Lamongan, Kabarxxi.com – Sebuah rumah tempat ibadah di Dusun Jirekan, Desa Balungtawun, Kecamatan Sukodadi, Lamongan, Jawa Timur, ditutup sementara karena berdiri di atas tanah sengketa.
Penutupan sementara tempat ibadah itu dilakukan pemerintah kecamatan berdasarkan fatwa dari Forum Kerukunan Umat Beragama (FKUB). Fatwa tersebut menyebutkan bahwa tanah yang masih dalam sengketa dilarang dipakai tempat beribadah dalam bentuk apa pun.
“Sesuai dengan fatwa dari FKUB, tempat ibadah yang masih dalam sengketa tidak diperkenankan untuk dipakai ibadah apa pun bentuknya,” ujar Camat Sukodadi, Ali Murtadho yang mendampingi warga di depan rumah ibadah itu, sebagaimana dilansir dari Surya Online, Minggu malam (16/4/2023).
Karena berdiri di atas tanah sengketa, rumah ibadah itu disesalkan warga. Akibatnya, warga mendatangi rumah ibadah itu dan meminta para jemaahnya pergi dengan baik-baik.
Lebih lanjut Ali menjelaskan, fatwa FKUB itu juga menyatakan bahwa pendirian tempat ibadah di atas tanah sengketa adaah tidak sah. Kemudian pihaknya bersama Forum Komunikasi Pimpinan Kecamatan (Forkopimcam) Sukodadi melakuk pertemuan dan mediasi.
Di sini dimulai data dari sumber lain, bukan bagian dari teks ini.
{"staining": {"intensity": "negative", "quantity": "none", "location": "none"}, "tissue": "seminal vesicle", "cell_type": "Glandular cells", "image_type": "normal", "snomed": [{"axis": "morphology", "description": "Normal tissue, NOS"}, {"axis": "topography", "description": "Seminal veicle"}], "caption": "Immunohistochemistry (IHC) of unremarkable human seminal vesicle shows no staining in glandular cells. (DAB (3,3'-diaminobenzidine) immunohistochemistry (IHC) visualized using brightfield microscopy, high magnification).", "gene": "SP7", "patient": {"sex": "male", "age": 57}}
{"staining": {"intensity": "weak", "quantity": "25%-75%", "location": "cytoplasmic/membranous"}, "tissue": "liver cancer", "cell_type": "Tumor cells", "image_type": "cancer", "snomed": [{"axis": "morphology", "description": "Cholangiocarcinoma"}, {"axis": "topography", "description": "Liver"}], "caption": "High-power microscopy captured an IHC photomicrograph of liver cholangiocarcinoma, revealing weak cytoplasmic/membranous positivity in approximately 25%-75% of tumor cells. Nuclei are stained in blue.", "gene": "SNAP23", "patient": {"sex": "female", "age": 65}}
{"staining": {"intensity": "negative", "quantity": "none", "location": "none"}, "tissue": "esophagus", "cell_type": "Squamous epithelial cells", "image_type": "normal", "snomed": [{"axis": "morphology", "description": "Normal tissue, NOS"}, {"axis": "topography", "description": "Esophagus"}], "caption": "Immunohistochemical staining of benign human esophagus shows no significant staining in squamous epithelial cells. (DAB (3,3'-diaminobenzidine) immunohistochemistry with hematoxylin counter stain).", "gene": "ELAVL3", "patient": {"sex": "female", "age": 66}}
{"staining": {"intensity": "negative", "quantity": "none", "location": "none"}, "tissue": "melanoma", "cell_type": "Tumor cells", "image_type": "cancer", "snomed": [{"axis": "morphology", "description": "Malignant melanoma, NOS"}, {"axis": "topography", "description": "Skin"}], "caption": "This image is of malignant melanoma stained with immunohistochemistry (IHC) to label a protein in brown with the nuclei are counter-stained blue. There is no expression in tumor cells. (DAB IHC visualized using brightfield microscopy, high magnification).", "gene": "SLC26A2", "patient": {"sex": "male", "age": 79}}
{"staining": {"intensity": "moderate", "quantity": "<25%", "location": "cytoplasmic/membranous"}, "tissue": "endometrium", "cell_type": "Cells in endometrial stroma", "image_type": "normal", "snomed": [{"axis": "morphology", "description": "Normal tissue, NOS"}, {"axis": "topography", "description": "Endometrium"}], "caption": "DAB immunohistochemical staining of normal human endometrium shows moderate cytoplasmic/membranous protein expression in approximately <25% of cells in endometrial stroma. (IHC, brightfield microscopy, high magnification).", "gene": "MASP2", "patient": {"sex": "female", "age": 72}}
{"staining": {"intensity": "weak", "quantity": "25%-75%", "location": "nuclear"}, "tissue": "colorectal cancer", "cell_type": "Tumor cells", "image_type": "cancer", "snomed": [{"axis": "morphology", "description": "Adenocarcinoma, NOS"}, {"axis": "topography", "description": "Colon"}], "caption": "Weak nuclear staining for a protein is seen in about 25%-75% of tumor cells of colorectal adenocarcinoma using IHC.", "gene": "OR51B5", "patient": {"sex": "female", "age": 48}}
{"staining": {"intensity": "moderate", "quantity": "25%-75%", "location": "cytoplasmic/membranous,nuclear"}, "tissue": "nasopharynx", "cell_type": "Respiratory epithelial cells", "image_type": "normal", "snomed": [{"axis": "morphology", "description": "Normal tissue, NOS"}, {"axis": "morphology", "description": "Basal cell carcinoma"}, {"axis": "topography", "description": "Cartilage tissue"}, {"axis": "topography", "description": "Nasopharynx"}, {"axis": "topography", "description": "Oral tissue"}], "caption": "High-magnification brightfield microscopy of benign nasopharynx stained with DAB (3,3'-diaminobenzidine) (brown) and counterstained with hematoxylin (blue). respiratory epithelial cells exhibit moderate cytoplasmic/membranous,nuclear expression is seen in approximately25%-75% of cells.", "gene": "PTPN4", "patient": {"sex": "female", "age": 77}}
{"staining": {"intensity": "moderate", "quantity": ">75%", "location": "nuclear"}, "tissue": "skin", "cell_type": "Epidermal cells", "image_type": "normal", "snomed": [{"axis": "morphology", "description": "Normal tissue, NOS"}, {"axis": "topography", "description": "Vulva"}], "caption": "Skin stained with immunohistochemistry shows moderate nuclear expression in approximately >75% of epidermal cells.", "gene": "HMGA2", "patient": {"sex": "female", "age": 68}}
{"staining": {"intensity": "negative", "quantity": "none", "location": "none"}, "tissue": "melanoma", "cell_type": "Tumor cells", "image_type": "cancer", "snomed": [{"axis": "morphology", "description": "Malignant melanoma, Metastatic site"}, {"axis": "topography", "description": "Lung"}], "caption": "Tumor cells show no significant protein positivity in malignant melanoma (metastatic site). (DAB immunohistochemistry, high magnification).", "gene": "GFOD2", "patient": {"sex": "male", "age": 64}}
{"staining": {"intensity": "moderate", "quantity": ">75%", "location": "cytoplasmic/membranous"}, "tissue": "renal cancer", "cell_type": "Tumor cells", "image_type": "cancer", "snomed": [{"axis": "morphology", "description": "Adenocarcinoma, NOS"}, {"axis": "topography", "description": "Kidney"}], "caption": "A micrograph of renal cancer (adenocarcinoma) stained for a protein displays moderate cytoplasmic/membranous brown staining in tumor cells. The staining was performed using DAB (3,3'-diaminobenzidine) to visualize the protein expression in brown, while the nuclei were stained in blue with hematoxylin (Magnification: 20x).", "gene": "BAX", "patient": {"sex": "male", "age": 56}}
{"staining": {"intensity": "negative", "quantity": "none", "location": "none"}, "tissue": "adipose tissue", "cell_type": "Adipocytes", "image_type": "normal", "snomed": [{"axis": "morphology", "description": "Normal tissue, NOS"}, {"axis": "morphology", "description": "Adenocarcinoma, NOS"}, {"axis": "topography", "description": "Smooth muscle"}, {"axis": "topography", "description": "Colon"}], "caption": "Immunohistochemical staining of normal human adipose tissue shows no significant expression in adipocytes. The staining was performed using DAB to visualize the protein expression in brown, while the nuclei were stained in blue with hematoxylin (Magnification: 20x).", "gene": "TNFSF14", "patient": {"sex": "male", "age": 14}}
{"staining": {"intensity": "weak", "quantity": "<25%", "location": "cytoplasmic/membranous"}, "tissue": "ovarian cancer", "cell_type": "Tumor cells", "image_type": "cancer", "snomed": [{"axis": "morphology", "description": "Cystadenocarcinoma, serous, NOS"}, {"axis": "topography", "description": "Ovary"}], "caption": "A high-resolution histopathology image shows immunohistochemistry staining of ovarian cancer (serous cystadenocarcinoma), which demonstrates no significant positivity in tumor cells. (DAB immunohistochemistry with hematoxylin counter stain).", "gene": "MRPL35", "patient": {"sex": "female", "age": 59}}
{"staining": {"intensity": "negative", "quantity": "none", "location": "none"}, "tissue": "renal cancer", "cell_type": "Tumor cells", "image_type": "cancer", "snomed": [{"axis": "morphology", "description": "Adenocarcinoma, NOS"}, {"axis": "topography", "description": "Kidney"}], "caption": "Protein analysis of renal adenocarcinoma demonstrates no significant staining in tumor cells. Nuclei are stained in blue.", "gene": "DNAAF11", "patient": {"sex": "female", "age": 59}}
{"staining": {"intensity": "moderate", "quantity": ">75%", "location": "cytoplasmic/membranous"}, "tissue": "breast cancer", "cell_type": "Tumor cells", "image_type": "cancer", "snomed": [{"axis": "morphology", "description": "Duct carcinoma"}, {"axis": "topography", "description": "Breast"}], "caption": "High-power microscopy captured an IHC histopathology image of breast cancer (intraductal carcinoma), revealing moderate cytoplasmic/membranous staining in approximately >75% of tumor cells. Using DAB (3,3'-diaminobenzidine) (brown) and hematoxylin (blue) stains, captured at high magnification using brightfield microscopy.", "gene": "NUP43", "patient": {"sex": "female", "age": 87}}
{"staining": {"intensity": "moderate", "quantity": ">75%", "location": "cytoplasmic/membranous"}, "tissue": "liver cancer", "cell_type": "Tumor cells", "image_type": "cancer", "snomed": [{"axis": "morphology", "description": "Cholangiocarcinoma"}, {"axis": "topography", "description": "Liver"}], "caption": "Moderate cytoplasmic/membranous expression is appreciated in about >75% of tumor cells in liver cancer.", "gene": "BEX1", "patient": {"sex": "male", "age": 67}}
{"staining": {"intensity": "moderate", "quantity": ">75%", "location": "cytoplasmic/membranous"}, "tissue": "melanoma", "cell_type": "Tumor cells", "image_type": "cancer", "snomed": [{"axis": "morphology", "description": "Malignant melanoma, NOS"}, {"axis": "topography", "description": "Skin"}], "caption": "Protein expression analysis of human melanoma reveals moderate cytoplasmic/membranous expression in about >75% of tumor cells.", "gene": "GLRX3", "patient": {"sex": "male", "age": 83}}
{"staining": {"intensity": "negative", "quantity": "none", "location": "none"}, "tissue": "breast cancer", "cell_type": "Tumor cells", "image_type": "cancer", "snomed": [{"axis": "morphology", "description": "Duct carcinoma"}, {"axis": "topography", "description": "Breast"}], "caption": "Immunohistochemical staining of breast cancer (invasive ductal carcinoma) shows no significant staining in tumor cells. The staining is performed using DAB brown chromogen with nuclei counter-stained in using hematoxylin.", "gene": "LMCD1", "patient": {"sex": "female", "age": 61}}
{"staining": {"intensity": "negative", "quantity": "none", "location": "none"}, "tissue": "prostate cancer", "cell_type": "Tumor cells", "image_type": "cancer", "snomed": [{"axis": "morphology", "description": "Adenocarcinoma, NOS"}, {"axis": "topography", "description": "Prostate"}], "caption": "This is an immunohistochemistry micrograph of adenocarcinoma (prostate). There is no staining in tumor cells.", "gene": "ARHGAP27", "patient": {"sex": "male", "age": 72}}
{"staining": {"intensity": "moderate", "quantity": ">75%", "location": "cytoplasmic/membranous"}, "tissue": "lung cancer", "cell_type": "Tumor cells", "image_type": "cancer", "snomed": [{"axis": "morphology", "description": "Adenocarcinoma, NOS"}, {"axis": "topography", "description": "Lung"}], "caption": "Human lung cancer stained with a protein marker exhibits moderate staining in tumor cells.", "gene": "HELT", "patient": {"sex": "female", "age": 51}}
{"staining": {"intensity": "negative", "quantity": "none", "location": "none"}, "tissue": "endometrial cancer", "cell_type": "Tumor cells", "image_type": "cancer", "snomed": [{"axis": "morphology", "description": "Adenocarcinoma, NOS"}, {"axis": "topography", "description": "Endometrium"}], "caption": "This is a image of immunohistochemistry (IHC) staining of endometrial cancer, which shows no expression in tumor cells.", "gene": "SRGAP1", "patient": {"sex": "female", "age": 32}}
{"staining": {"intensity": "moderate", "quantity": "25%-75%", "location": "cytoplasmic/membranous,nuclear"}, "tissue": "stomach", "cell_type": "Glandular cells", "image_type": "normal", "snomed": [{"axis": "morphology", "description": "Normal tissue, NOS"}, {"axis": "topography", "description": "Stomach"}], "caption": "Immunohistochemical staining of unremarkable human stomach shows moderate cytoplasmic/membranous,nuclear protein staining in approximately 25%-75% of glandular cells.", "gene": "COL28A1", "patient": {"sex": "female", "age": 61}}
Hasilnya tempat ibadah tersebut ditutup sementara.
Ia juga mengatakan, hingga saat ini belum ada kejelasan seperti apa yang akan dibangun di tanah sengketa itu karena memang belum ada izinnya.
“Menindaklanjuti fatwa FKUB tersebut, kami menutup tempat ibadah ini,” tandas Ali.
Ali mengatakan, tidak ada larangan bagi warga untuk beribadah asalkan berdiri di atas tanah yang statusnya sudah jelas.
Kalau statusnya sudah jelas, lanjut Ali, maka umat diperbolehkan kembali untuk beribadah di tempat tersebut.
“Kalau nanti semua syaratnya terpenuhi, silakan dipakai kembali,” tandasnya.
Sementara itu, salah satu toko masyarakat, Muhammad Kusnan, masih dilansir Surya Online, menyatakan bahwa ada ahli waris yang tidak setuju rumah ibadah di tanah tersebut difungsikan. Sebab, tanah tersebut masih jadi rebutan beberapa ahli waris.
Bahkan, kata Kusnan, ratusan warga membubuhkan tanda tangan menolak tempat ibadah tersebut.
“Sekitar 400 warga memberi tanda tangan untuk menolak pembangunan rumah ibadah ini. Sementara saya sendiri mendapat mandat dari dua ahli waris yang menolak,” katanya.